What you will do
Write the next part of the post about the Olympic medal map graphic, picking up after its final sentence.

Olympic Medal Map

Great interactive graphic on the NYTimes that shows countries’ medal totals for each Olympics. You can use a slider on the top of the graphic to progress through time, and each country is represented by a varying sized circle, depending on how many medals it won that year. Not surprisingly, the United States and the Soviet Union (and later Russia) tend to dominate the one and two positions. What I found interesting was looking at each year and trying to figure out what was going on in the world and how that might have influenced the medal totals. The obvious example is 1980, when the US boycotted the Olympics. Also of note, Seoul in 1988 witnessed East Germany gain the second most medals at the games.

Saved entries

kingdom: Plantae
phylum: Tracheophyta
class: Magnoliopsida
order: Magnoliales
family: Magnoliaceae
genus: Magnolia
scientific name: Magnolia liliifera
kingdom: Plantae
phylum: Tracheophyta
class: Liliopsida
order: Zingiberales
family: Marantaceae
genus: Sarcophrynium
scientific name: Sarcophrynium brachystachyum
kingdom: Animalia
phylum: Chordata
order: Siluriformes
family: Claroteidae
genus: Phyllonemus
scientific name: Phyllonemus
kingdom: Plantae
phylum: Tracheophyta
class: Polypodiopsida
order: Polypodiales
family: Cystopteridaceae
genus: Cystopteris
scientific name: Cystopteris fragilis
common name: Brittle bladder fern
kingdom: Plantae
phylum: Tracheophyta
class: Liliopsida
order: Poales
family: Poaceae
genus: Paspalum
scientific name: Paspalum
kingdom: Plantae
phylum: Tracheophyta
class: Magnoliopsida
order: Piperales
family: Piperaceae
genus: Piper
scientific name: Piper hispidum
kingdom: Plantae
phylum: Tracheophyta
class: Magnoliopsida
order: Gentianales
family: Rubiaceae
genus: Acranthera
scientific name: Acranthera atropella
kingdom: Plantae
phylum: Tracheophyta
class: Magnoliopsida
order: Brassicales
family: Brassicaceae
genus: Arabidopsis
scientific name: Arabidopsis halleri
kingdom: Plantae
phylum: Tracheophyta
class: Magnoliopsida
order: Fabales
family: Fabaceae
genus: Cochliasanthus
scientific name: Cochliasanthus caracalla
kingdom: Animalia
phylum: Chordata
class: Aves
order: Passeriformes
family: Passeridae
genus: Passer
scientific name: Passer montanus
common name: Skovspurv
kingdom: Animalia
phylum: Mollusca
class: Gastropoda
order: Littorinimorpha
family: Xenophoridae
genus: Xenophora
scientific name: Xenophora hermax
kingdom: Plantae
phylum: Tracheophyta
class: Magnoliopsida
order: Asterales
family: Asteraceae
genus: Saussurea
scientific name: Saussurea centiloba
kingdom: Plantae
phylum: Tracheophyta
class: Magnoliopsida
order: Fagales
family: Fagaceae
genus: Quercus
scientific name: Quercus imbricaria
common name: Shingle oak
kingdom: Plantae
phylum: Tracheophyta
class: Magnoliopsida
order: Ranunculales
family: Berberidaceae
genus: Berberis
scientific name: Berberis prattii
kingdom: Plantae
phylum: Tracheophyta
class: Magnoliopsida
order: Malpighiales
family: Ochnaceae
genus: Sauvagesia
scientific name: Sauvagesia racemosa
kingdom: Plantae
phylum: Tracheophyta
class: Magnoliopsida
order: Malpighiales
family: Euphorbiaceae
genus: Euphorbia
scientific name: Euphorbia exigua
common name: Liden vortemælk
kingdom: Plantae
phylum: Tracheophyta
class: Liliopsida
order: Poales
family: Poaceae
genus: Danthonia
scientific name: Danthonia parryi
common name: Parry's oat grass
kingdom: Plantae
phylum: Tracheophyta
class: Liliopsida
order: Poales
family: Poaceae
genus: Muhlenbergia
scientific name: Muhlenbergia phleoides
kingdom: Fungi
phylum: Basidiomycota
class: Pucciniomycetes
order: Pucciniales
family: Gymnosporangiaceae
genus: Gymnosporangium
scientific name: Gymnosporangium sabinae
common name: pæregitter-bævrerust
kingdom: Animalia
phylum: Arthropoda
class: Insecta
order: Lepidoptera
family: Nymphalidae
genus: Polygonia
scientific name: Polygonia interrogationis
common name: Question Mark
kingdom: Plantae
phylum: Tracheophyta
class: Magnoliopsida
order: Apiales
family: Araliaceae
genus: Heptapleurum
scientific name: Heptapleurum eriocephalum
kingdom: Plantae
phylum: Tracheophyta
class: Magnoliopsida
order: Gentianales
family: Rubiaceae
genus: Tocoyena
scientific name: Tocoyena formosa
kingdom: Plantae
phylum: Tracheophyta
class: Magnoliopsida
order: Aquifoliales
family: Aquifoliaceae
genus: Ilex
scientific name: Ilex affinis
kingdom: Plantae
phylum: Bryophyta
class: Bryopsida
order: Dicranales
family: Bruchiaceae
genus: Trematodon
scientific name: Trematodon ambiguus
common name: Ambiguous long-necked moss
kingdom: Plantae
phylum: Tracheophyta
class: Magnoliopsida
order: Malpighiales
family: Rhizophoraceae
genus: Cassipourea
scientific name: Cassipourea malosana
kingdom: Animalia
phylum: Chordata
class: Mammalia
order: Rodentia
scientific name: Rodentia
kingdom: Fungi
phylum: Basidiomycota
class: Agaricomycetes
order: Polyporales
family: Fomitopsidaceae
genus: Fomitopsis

Answer
Finally, seeing the low number of medals going to the the southern hempisphere reminded me of the proportional maps at WorldMapper.org, which lends size to different countries based on the information it is displaying. I wish the folks at WorldMapper had some more historical data, so we could compare different factors (infant mortality, food production, etc.) with the NYTimes medal map. Also of note, the NYTimes map reinforces the problem with using proportional area/volume maps - specifically, humans are notoriously poor judges of area and volume, and particularly bad at judging the relative size of circles. A circle that has twice the area of another circle appears, to most people, as much smaller than it is. This leads to the necessity for scaling compensation with maps, as cartographers need to artificially increase the size of circles for humans to accurately estimate its relative size. John Krygier of Making Maps: DIY Cartography has a great post about the entire issue.